**SELECTED PASSAGE**
****

= Glossary of amateur radio =

Definitions of terms used in amateur radio

This is glossary contains general definitions of typical amateur radio terms.

==A==
AC:
- Alternating Current

ADC:
- Analogue to Digital Converter. Also known as A/D and A-to-D. A device that samples an analogue wave and converts it into a digital signal.

AF:
- Audio Frequency

AFC (Automatic Frequency Control):
- Automatically compensate frequency drift.

AGC:
- Automatic gain control for controlling gain on the receiver to the output level.

AM:
- Amplitude Modulation

Amateur Radio (Ham Radio):
- the use of the radio spectrum for non-commercial communication, technical experimentation, self-training, recreation, radiosport, contesting, and emergency communications.

Amplifier:
- A device used to increase the power of a signal.

****

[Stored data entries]

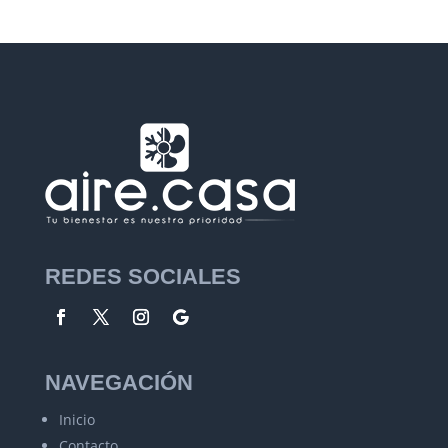
REDES SOCIALES
NAVEGACIÓN
Inicio
Contacto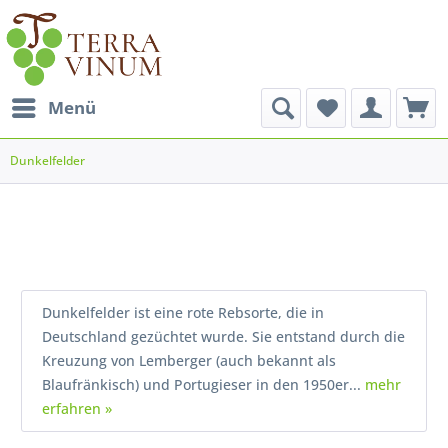
Menü
Dunkelfelder
Dunkelfelder ist eine rote Rebsorte, die in
Deutschland gezüchtet wurde. Sie entstand durch die
Kreuzung von Lemberger (auch bekannt als
Blaufränkisch) und Portugieser in den 1950er...
mehr
erfahren »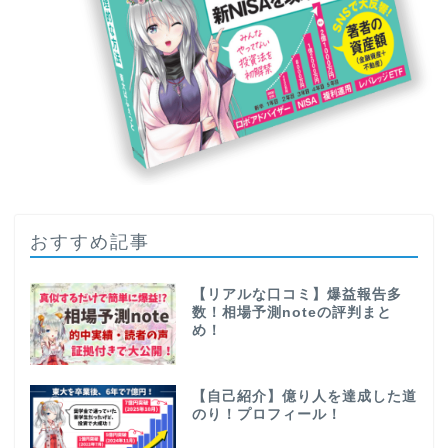
おすすめ記事
【リアルな口コミ】爆益報告多
数！相場予測noteの評判まと
め！
【自己紹介】億り人を達成した道
のり！プロフィール！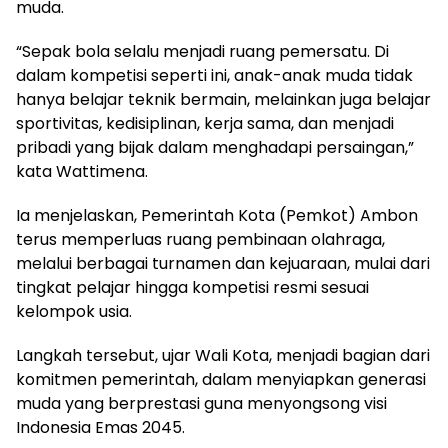
muda.
“Sepak bola selalu menjadi ruang pemersatu. Di
dalam kompetisi seperti ini, anak-anak muda tidak
hanya belajar teknik bermain, melainkan juga belajar
sportivitas, kedisiplinan, kerja sama, dan menjadi
pribadi yang bijak dalam menghadapi persaingan,”
kata Wattimena.
Ia menjelaskan, Pemerintah Kota (Pemkot) Ambon
terus memperluas ruang pembinaan olahraga,
melalui berbagai turnamen dan kejuaraan, mulai dari
tingkat pelajar hingga kompetisi resmi sesuai
kelompok usia.
Langkah tersebut, ujar Wali Kota, menjadi bagian dari
komitmen pemerintah, dalam menyiapkan generasi
muda yang berprestasi guna menyongsong visi
Indonesia Emas 2045.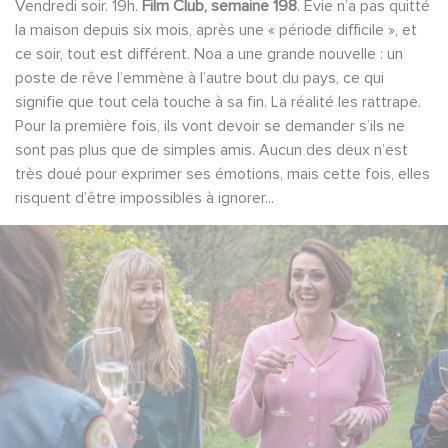
Vendredi soir. 19h.
Film Club, semaine 198
. Evie n’a pas quitté
la maison depuis six mois, après une « période difficile », et
ce soir, tout est différent. Noa a une grande nouvelle : un
poste de rêve l’emmène à l’autre bout du pays, ce qui
signifie que tout cela touche à sa fin. La réalité les rattrape.
Pour la première fois, ils vont devoir se demander s’ils ne
sont pas plus que de simples amis. Aucun des deux n’est
très doué pour exprimer ses émotions, mais cette fois, elles
risquent d’être impossibles à ignorer...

****

**ACTIONS TO TAKE**
a – According to the amateur radio glossary, what is an amplifier used for?
b – Write out everything in the amateur radio glossary from "AFC (Automatic Frequency" down to "the output level.".
c – Pick up the amateur radio glossary after its final entry and keep writing it.

**TASK-BY-TASK ANSWERS**
a – To increase the power of a signal.

b –
AFC (Automatic Frequency Control):
- Automatically compensate frequency drift.

AGC:
- Automatic gain control for controlling gain on the receiver to the output level.

c –
AMSAT:
- AMateur SATellite

Antenna:
- A device that radiates radio waves for transmitting or receiving radio signals.

APRS (Automatic Packet Reporting System):
- Digital communication system utilized by amateur radio operators to exchange messages and track locations utilizing GPS.

ATT (ATTenuator):
- A device used to reduce the power of a signal without appreciably distorting its waveform.

==B==
Band:
- A specific range of frequencies in the radio spectrum.
Baud:
- The rate at which data is transmitted measured in bits per second
BCB:
- Abbreviation for the AM "broadcast band" running from 540 to 1700 kHz
Beacon:
- A transmitter that sends out a signal for use in direction finding or for the benefit of other hams.
Beam Antenna:
- An antenna that concentrates signals in a particular direction.
BPSK:
- Binary Phase Shift Keying
Break-In:
- A method of operation where transmission and reception alternate without the need to manually switch between the two.
Brick:
- Is a small, portable, and solid-state ham radio amplifier

==C==
Call Sign:
- A unique designation for a transmitter station.
Carrier Wave:
- A simple, unmodulated radio wave that can be modulated to carry information.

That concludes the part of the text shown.